Data records:
┄┄┄┄┄┄

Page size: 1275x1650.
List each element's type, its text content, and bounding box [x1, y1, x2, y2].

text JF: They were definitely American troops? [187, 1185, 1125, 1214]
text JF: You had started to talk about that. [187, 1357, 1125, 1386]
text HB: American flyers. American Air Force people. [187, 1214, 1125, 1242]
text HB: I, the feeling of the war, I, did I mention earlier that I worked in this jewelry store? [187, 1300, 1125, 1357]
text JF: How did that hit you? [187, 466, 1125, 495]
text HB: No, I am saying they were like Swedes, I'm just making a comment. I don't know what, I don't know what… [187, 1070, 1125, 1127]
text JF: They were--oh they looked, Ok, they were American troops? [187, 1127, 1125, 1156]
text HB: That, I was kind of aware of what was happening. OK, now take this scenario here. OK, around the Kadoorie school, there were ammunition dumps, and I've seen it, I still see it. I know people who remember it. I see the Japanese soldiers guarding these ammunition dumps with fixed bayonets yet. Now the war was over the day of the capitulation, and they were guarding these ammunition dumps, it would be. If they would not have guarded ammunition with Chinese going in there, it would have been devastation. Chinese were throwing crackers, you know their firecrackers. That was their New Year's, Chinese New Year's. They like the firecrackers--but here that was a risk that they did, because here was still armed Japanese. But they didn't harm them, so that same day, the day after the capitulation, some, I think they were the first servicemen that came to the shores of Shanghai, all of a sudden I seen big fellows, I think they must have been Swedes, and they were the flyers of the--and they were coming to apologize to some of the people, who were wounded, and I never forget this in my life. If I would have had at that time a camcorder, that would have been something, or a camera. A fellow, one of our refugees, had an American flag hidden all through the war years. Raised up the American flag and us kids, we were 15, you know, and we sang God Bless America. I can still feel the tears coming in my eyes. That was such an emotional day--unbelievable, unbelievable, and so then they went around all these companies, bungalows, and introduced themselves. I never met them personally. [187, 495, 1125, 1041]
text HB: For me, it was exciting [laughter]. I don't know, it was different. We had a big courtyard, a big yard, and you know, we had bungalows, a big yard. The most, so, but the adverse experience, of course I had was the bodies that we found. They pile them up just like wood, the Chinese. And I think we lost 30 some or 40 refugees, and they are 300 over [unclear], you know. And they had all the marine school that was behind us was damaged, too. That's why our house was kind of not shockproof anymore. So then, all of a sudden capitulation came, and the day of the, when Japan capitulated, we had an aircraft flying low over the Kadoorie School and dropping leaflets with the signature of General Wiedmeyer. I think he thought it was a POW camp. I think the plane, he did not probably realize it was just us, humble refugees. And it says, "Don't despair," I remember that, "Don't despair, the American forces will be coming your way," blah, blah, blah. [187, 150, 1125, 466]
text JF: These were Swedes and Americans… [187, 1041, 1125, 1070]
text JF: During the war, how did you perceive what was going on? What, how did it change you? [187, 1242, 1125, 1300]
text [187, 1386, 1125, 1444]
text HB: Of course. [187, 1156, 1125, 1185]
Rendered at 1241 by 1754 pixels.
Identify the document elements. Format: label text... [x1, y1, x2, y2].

┄┄┄┄┄┄

Your objective: Restate every line of the data above exactly as it was written.

Task result:
Page size: 1275x1650.
List each element's type, its text content, and bounding box [x1, y1, x2, y2].

text JF: They were definitely American troops? [187, 1185, 1125, 1214]
text JF: You had started to talk about that. [187, 1357, 1125, 1386]
text HB: American flyers. American Air Force people. [187, 1214, 1125, 1242]
text HB: I, the feeling of the war, I, did I mention earlier that I worked in this jewelry store? [187, 1300, 1125, 1357]
text JF: How did that hit you? [187, 466, 1125, 495]
text HB: No, I am saying they were like Swedes, I'm just making a comment. I don't know what, I don't know what… [187, 1070, 1125, 1127]
text JF: They were--oh they looked, Ok, they were American troops? [187, 1127, 1125, 1156]
text HB: That, I was kind of aware of what was happening. OK, now take this scenario here. OK, around the Kadoorie school, there were ammunition dumps, and I've seen it, I still see it. I know people who remember it. I see the Japanese soldiers guarding these ammunition dumps with fixed bayonets yet. Now the war was over the day of the capitulation, and they were guarding these ammunition dumps, it would be. If they would not have guarded ammunition with Chinese going in there, it would have been devastation. Chinese were throwing crackers, you know their firecrackers. That was their New Year's, Chinese New Year's. They like the firecrackers--but here that was a risk that they did, because here was still armed Japanese. But they didn't harm them, so that same day, the day after the capitulation, some, I think they were the first servicemen that came to the shores of Shanghai, all of a sudden I seen big fellows, I think they must have been Swedes, and they were the flyers of the--and they were coming to apologize to some of the people, who were wounded, and I never forget this in my life. If I would have had at that time a camcorder, that would have been something, or a camera. A fellow, one of our refugees, had an American flag hidden all through the war years. Raised up the American flag and us kids, we were 15, you know, and we sang God Bless America. I can still feel the tears coming in my eyes. That was such an emotional day--unbelievable, unbelievable, and so then they went around all these companies, bungalows, and introduced themselves. I never met them personally. [187, 495, 1125, 1041]
text HB: For me, it was exciting [laughter]. I don't know, it was different. We had a big courtyard, a big yard, and you know, we had bungalows, a big yard. The most, so, but the adverse experience, of course I had was the bodies that we found. They pile them up just like wood, the Chinese. And I think we lost 30 some or 40 refugees, and they are 300 over [unclear], you know. And they had all the marine school that was behind us was damaged, too. That's why our house was kind of not shockproof anymore. So then, all of a sudden capitulation came, and the day of the, when Japan capitulated, we had an aircraft flying low over the Kadoorie School and dropping leaflets with the signature of General Wiedmeyer. I think he thought it was a POW camp. I think the plane, he did not probably realize it was just us, humble refugees. And it says, "Don't despair," I remember that, "Don't despair, the American forces will be coming your way," blah, blah, blah. [187, 150, 1125, 466]
text JF: These were Swedes and Americans… [187, 1041, 1125, 1070]
text JF: During the war, how did you perceive what was going on? What, how did it change you? [187, 1242, 1125, 1300]
text [187, 1386, 1125, 1444]
text HB: Of course. [187, 1156, 1125, 1185]
Rendered at 1241 by 1754 pixels.
Identify the document elements. Format: label text... [x1, y1, x2, y2].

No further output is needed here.